Sunday, May 9, 2010

The Gifts Of My Parents

Greetings!

This week's quote comes from A Course In Miracles" It reads:

I am here only to be truly helpful.
I am here to represent Him Who sent me.
I do not have to worry about what to say or what to do, because He Who sent me will direct me.
I am content to be wherever He wishes, knowing He goes there with me.
I will be healed as I let Him teach me to heal.

[As you read today's blog I invite you to play the song below as inspiration.]



We never know when Spirit is going to reach out and touch our soul. Sometimes it's with the loving words of a friend or teacher. Other times we are inspired by written words on the page. For me I'm most often surprised by Spirit's touch through music.

Yesterday as I scampered about doing Saturday errands, Luther Vandross's "Dance with my Father Again" came forth on my car stereo. I found myself pulling over and
"just listening". Why this song? Why is it touching me so now - I've heard it over a thousand times. Why today? I heard myself say allowed: "It's Mother's Day after all." Then I remembered Mother's Day is May 9th. May 9th is also my Father's Birthday.

From time to time Mother's Day falls on his birthday and when it does I become particularly thankful for the gifts both of my parents gave to me. You see I never lived with my Father. After being married to my mother for over twenty years - he'd had enough. Not enough of her or our family - but enough of not knowing who he was. I'm sure he would have left sooner, but then - surprise - I came along.

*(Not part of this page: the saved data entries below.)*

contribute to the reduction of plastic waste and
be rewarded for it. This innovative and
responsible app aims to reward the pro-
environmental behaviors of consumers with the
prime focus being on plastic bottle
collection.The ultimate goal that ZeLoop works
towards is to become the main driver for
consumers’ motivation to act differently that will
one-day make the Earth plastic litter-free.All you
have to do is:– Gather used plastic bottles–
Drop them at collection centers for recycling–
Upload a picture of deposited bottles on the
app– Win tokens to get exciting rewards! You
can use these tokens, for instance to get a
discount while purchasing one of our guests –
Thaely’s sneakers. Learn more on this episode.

My brother, while not even 12-years-old, took up the role of surrogate father for me. He did an admirable job of it. When he was old enough to drive our car trips were to visit "our" father. I adored this man that he called our dad. He was kind, compassionate, funny and very engaging. When you were in his company he made you feel welcomed and appreciated.

I didn't understand what happened between my Mother and Father. As a little boy I would stand outside her bedroom door and hear her sobbing for him. I couldn't reconcile how that nice guy, that I had met on these trips with my brother, could have hurt her so badly. My brother went away to college and my Father moved to Florida. For the most part my Father was not present in my life. Life went on - but from time to time I would dream of him - those early days and him holding me as we'd dance around in his living room. I didn't know why he didn't love her anymore, but I was certain as to why she loved him.

2010 is the twenty-fifth anniversary of my ordination as a Religious Science Minister. During that time the most inspirational moment came when I had the the opportunity to speak at my Father's funeral. I didn't know what to say. I prayed, wrote, and pondered. I kept asking Spirit to guide me. I was inspired to use the title "The Gifts of My Father".

What gifts? The gifts from a man that I probably never saw more than 20 times in my entire life? Then today's quote was the quote I had read the morning of his funeral. "I do not have to worry about what to say or what to do, because He Who sent me will direct me."

As I took the podium and looked out to the friends and family before me - it was all revealed. They were the gifts of my Father. Without my father I would have never known the love of my brother; my brother's family and their families. Without the gift of life given to me by my father, I would not have known the love of my mother. I would have never have known the love of my friends, and those that I've shared this incredible spiritual journey with. My God, but the gifts of my father were magnicient. Ah to dance with this man once again.

The gifts my parents are tremendous. From my Father I have my sense of humor, my ability to be engaging, compassionate and passionate. From my Mother I have received the gifts of loving, self respect, loyalty, and a willingness to go for it. So today, this day of May 9th that honors each of them; I trust that since they've both made their transition, that now their spirits have reconciled and she has had the opportunity to dance with my Father once again.

Today I give thanks for a wonderfully magnificent life. I know that I was sent by Him, but I'm forever thankful that it was "through them" that I came to be.